We are looking at buying our first home, and with current interest rates, debating taking out a mortgage or paying cash. We’ve rented our whole lives, and also lived in a 5th wheel for 5 years. We know this city won’t be our forever home, but will likely be somewhere in the next 4-7 years. I’ve spent much of my life ‘postponing for the future’ and there’s just a lot of reasons that we are past renting. We have a good rental and landlord, but it’s hard to really get “settled” into our current rental (of 3 years) knowing how temporary it is.
Background info:
DW - 30 years old
DD - 2 years old
Self - 35 years old
(Hope to have a future DD/DS in the next year or two)
Income -
Employment: about $250k/yr for myself.

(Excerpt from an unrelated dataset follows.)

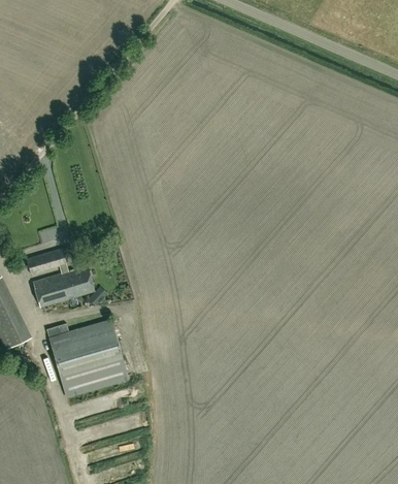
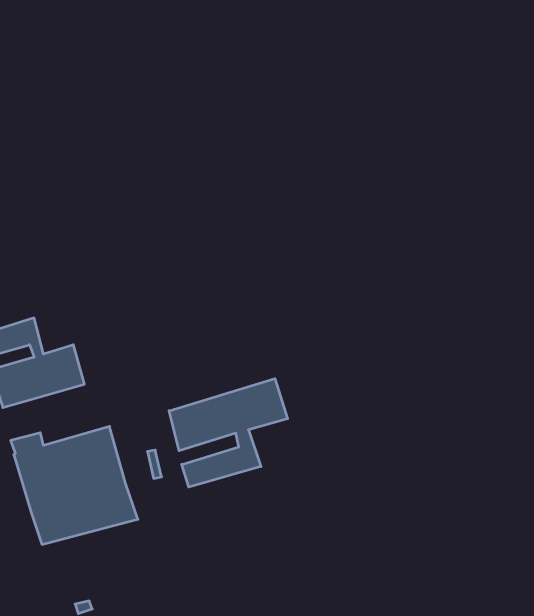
building: none -> [169,379,288,487]

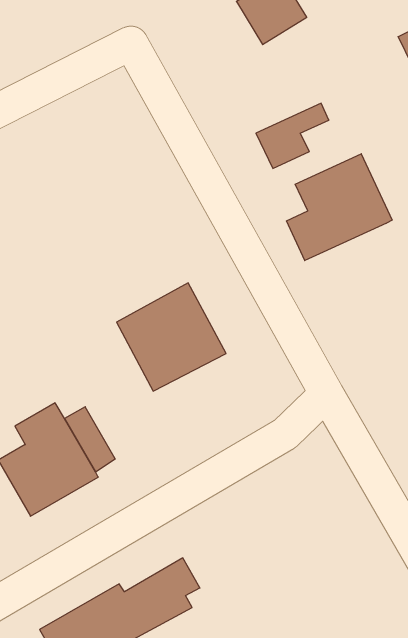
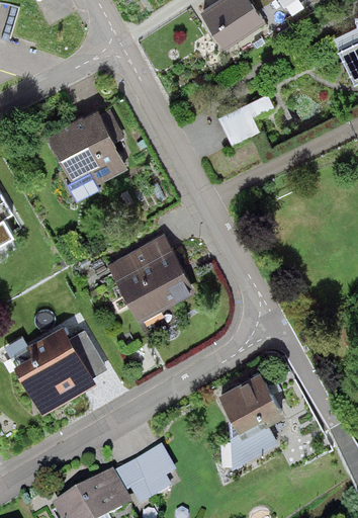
building: none -> [44,104,128,204]
building: [286,154,392,261] -> none
building: none -> [218,369,281,467]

DW doesn’t work
Other income: around $500/mo from our high interest savings that we’d lose if we paid cash
Debt - none - paid off 2020 F250, 2023 Crosstrek, 2021 camping trailer
Assets:
$140k cash - 4.5% savings acct
$690k - after tax investments, primarily VTSAX
$426k - 401k/Roth/HSA
We are looking at a home that is $425k. If we put 20% down, our mortgage would be about $3300/mo. Current interest rates on a 30 year are around 6.9%. The house was built in 2015 and is a single owner household. The house is very close to where we rent, and like the neighborhood. The neighboring houses are mostly in the $550k-$650k range, so feel it’s a better investment. I’ve also been watching home prices in this neighborhood for 3 years, and this house genuinely is priced well with motivated sellers. It’s also nearly everything we want (would like a bigger garage and more room for the dedicated gym, but what’s there is plenty sufficient).
If we paid for the house in cash, we would pay about $1050/mo in property tax, interest, HOA, etc.
Looking for feedback on a mortgage vs cash. If we paid cash, we’d still have around $850k remaining, which is pretty good considering we’d have a paid off house. Losing the $500/mo in high interest savings income would suck, but we’d be saving a lot each month to compensate.
Also - if I sold $350k from my taxable investment fund, I know I only pay tax on the capital gains, can I choose from where I pull the money? I.e. from my initial investments, or from the gains? I have no idea how that works.
Based on my timeline and general uncertainty, it probably makes most sense to continue renting, but I also feel like I have made countless sacrifices in my life due to future uncertainty, and have really lost a lot in quality of life because of it. I have a pretty dang big stache to show for it, but am ready to gain some certainty in an area of our life that is causing some stress (lack of feeling settled). That aside, mostly looking for input from the financial aspect from this group, but any words of wisdom on the general rent vs. own portion is helpful.